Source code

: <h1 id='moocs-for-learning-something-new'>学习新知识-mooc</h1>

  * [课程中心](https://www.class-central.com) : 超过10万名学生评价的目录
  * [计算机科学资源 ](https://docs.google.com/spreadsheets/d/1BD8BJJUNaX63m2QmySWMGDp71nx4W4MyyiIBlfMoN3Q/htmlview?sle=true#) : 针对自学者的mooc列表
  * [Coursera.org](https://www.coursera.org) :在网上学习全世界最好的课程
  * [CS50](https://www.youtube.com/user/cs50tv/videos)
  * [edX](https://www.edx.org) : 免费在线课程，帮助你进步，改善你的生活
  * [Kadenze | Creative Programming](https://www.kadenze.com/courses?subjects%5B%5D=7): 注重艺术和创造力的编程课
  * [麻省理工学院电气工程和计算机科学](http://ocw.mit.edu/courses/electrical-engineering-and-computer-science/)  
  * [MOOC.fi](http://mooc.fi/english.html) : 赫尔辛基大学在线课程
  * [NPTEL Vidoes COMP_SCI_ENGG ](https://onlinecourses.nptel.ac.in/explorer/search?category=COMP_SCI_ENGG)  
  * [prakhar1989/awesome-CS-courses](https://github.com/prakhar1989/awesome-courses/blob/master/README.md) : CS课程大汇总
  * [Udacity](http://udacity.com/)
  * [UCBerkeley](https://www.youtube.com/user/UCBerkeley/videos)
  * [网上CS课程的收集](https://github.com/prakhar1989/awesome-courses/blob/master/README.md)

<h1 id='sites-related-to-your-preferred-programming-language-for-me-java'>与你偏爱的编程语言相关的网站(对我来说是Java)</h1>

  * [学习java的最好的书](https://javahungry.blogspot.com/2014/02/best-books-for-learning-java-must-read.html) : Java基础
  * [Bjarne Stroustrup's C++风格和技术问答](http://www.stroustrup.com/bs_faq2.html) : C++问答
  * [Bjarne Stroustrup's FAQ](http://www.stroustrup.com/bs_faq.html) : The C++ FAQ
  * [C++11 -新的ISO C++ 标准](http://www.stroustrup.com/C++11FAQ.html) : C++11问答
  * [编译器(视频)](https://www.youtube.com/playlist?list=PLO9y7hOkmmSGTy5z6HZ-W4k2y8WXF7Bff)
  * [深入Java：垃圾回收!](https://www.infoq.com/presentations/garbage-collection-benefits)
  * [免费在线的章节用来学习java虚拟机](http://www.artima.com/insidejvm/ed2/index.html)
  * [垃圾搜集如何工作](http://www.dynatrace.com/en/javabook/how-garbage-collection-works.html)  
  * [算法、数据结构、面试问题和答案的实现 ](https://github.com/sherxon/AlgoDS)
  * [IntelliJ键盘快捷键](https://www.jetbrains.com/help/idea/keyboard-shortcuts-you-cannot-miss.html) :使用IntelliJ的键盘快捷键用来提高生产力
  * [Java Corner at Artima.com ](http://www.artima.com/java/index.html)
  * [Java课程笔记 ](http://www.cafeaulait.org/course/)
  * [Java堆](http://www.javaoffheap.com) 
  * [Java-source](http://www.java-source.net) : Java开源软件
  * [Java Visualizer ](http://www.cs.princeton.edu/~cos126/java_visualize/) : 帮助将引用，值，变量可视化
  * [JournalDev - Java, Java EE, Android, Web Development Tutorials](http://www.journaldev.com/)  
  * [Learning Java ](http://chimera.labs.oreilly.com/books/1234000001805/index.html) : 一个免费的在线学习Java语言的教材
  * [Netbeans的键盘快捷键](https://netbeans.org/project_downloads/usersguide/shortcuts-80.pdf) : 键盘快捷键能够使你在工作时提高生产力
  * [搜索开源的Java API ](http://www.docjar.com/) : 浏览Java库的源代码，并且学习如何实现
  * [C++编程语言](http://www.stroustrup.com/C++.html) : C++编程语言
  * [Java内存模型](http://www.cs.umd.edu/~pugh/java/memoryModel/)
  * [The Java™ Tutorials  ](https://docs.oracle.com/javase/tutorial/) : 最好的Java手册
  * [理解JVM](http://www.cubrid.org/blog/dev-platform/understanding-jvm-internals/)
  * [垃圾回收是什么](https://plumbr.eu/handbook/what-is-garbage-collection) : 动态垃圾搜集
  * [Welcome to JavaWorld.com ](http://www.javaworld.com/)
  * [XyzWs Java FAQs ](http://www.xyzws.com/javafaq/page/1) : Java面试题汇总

◇ ◇ ◇

:: What you should do ::
Transcribe all of the material above with complete accuracy.

:: Your solution ::
Source code

: <h1 id='moocs-for-learning-something-new'>学习新知识-mooc</h1>

  * [课程中心](https://www.class-central.com) : 超过10万名学生评价的目录
  * [计算机科学资源 ](https://docs.google.com/spreadsheets/d/1BD8BJJUNaX63m2QmySWMGDp71nx4W4MyyiIBlfMoN3Q/htmlview?sle=true#) : 针对自学者的mooc列表
  * [Coursera.org](https://www.coursera.org) :在网上学习全世界最好的课程
  * [CS50](https://www.youtube.com/user/cs50tv/videos)
  * [edX](https://www.edx.org) : 免费在线课程，帮助你进步，改善你的生活
  * [Kadenze | Creative Programming](https://www.kadenze.com/courses?subjects%5B%5D=7): 注重艺术和创造力的编程课
  * [麻省理工学院电气工程和计算机科学](http://ocw.mit.edu/courses/electrical-engineering-and-computer-science/)  
  * [MOOC.fi](http://mooc.fi/english.html) : 赫尔辛基大学在线课程
  * [NPTEL Vidoes COMP_SCI_ENGG ](https://onlinecourses.nptel.ac.in/explorer/search?category=COMP_SCI_ENGG)  
  * [prakhar1989/awesome-CS-courses](https://github.com/prakhar1989/awesome-courses/blob/master/README.md) : CS课程大汇总
  * [Udacity](http://udacity.com/)
  * [UCBerkeley](https://www.youtube.com/user/UCBerkeley/videos)
  * [网上CS课程的收集](https://github.com/prakhar1989/awesome-courses/blob/master/README.md)

<h1 id='sites-related-to-your-preferred-programming-language-for-me-java'>与你偏爱的编程语言相关的网站(对我来说是Java)</h1>

  * [学习java的最好的书](https://javahungry.blogspot.com/2014/02/best-books-for-learning-java-must-read.html) : Java基础
  * [Bjarne Stroustrup's C++风格和技术问答](http://www.stroustrup.com/bs_faq2.html) : C++问答
  * [Bjarne Stroustrup's FAQ](http://www.stroustrup.com/bs_faq.html) : The C++ FAQ
  * [C++11 -新的ISO C++ 标准](http://www.stroustrup.com/C++11FAQ.html) : C++11问答
  * [编译器(视频)](https://www.youtube.com/playlist?list=PLO9y7hOkmmSGTy5z6HZ-W4k2y8WXF7Bff)
  * [深入Java：垃圾回收!](https://www.infoq.com/presentations/garbage-collection-benefits)
  * [免费在线的章节用来学习java虚拟机](http://www.artima.com/insidejvm/ed2/index.html)
  * [垃圾搜集如何工作](http://www.dynatrace.com/en/javabook/how-garbage-collection-works.html)  
  * [算法、数据结构、面试问题和答案的实现 ](https://github.com/sherxon/AlgoDS)
  * [IntelliJ键盘快捷键](https://www.jetbrains.com/help/idea/keyboard-shortcuts-you-cannot-miss.html) :使用IntelliJ的键盘快捷键用来提高生产力
  * [Java Corner at Artima.com ](http://www.artima.com/java/index.html)
  * [Java课程笔记 ](http://www.cafeaulait.org/course/)
  * [Java堆](http://www.javaoffheap.com) 
  * [Java-source](http://www.java-source.net) : Java开源软件
  * [Java Visualizer ](http://www.cs.princeton.edu/~cos126/java_visualize/) : 帮助将引用，值，变量可视化
  * [JournalDev - Java, Java EE, Android, Web Development Tutorials](http://www.journaldev.com/)  
  * [Learning Java ](http://chimera.labs.oreilly.com/books/1234000001805/index.html) : 一个免费的在线学习Java语言的教材
  * [Netbeans的键盘快捷键](https://netbeans.org/project_downloads/usersguide/shortcuts-80.pdf) : 键盘快捷键能够使你在工作时提高生产力
  * [搜索开源的Java API ](http://www.docjar.com/) : 浏览Java库的源代码，并且学习如何实现
  * [C++编程语言](http://www.stroustrup.com/C++.html) : C++编程语言
  * [Java内存模型](http://www.cs.umd.edu/~pugh/java/memoryModel/)
  * [The Java™ Tutorials  ](https://docs.oracle.com/javase/tutorial/) : 最好的Java手册
  * [理解JVM](http://www.cubrid.org/blog/dev-platform/understanding-jvm-internals/)
  * [垃圾回收是什么](https://plumbr.eu/handbook/what-is-garbage-collection) : 动态垃圾搜集
  * [Welcome to JavaWorld.com ](http://www.javaworld.com/)
  * [XyzWs Java FAQs ](http://www.xyzws.com/javafaq/page/1) : Java面试题汇总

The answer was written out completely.